Die neue Methode hatte aber noch eine weitere Auswirkung: Ein bisher den Geisteswissenschaften und Gesellschaftswissenschaften zugehöriges Gebiet, die Geschichte, war mit NATURWISSENSCHAFTLICHER ARBEITSWEISE angegangen worden. Die SYSTEMATISCHE ERFASSUNG und vollständige Darstellung der Geschichte in ihren drei Dimensionen war Voraussetzung, eine zunehmend QUANTIFIZIERENDE BETRACHTUNGSWEISE die Auswirkung der neuen Arbeitsweise. Dadurch war der vorher schillernde und unklare Begriff der historischen Objektivität neu bestimmt: Es genügte nicht mehr die sachliche Darstellung willkürlich ausgewählter Tatsachen. Die Auswahl selbst war nun zum ersten Kriterium der Objektivität geworden: Je vollständiger die Geschichte erfaßt war, desto echter mußte das Bild der Vergangenheit sein. Die bürgerliche Geschichtsschreibung geriet in Bedrängnis: Ihre Objektivität, die in der leidenschaftslosen Darstellung eines in dreifacher Enge befangenen historischen Tatsachenmaterials bestand, versagte angesichts dieser Konfrontation mit der Totalität der Geschichte. Sie erwies sich als das, was sie immer gewesen ist: als Schein-Objektivität.
Andererseits hatte die marxistische Wissenschaft inzwischen das Kind mit dem Bade ausgeschüttet und die von der bürgerlichen Wissenschaft geschändete Objektivität kurzerhand abgeschafft. Das Wort "Objektivität" wurde geächtet, indem man das akustisch verwandte, der Sache aber fremde Wort des Objektivismus nach vorn spielte - wohl wissend, daß der Versuch, sich unter Bezugnahme auf die Objektivität außerhalb des Klassenkampfes zu halten, nicht gelingen konnte, und so die Volksmassen mit dem rechtens abgelehnten Objektivismus auch die Objektivität verbannen müßten. Während man mit diesem Kunstgriff den Objektivitätsbegriff zum Schaden des Sozialismus aus dem Wissenschaftsbereich in den politischen Raum drückte, wurde der politische Begriff der Parteilichkeit in den Raum der Wissenschaft hineinkatapultiert. Dies bedeutete praktisch nichts anderes, als daß wissenschaftliche Wahrheit sich im Zweifelsfalle politischer Notwendigkeit zu beugen hatte.

## ZIEL DER ÜBUNG
Was war laut dem Ausgangstext über historische Objektivität nun zum ersten Kriterium der Objektivität geworden?

## ZU PRÜFENDE DATEN

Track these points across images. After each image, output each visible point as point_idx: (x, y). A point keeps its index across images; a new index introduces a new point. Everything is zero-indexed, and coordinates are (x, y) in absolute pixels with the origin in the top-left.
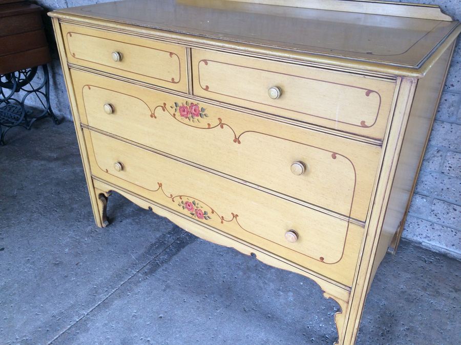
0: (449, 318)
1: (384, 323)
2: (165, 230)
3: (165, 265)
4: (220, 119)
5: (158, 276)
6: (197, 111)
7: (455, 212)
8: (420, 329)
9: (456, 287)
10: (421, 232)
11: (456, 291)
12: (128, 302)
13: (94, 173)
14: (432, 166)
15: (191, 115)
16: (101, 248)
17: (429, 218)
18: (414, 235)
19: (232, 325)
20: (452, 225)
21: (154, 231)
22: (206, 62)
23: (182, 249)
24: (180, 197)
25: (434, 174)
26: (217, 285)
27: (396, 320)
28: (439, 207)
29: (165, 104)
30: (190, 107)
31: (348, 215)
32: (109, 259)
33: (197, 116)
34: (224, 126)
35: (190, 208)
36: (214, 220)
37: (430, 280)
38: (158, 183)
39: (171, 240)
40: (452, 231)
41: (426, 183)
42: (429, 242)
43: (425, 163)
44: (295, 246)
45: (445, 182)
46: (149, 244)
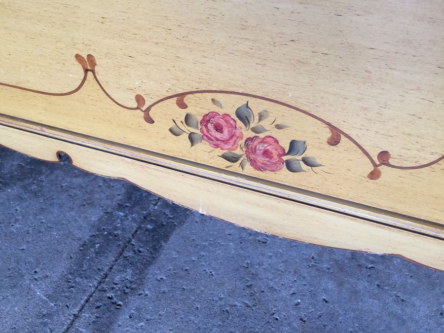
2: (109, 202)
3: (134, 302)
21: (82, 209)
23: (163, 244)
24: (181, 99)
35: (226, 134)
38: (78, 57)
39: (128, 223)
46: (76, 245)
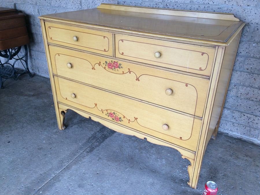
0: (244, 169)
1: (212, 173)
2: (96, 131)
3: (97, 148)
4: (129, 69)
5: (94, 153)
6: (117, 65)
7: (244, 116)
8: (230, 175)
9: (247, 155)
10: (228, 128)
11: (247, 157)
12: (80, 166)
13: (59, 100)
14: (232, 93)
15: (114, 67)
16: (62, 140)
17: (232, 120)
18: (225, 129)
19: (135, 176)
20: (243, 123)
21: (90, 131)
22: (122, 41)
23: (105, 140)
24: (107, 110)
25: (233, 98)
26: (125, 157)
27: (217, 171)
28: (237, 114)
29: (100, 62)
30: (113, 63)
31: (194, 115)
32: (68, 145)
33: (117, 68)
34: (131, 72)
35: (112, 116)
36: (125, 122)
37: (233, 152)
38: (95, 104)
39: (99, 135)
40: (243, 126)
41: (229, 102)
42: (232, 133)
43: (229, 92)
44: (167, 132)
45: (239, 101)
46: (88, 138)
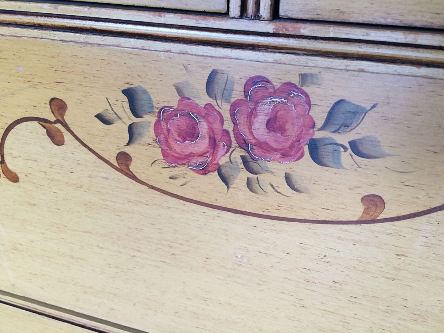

## ANTWORTBEREICH
Die Auswahl selbst.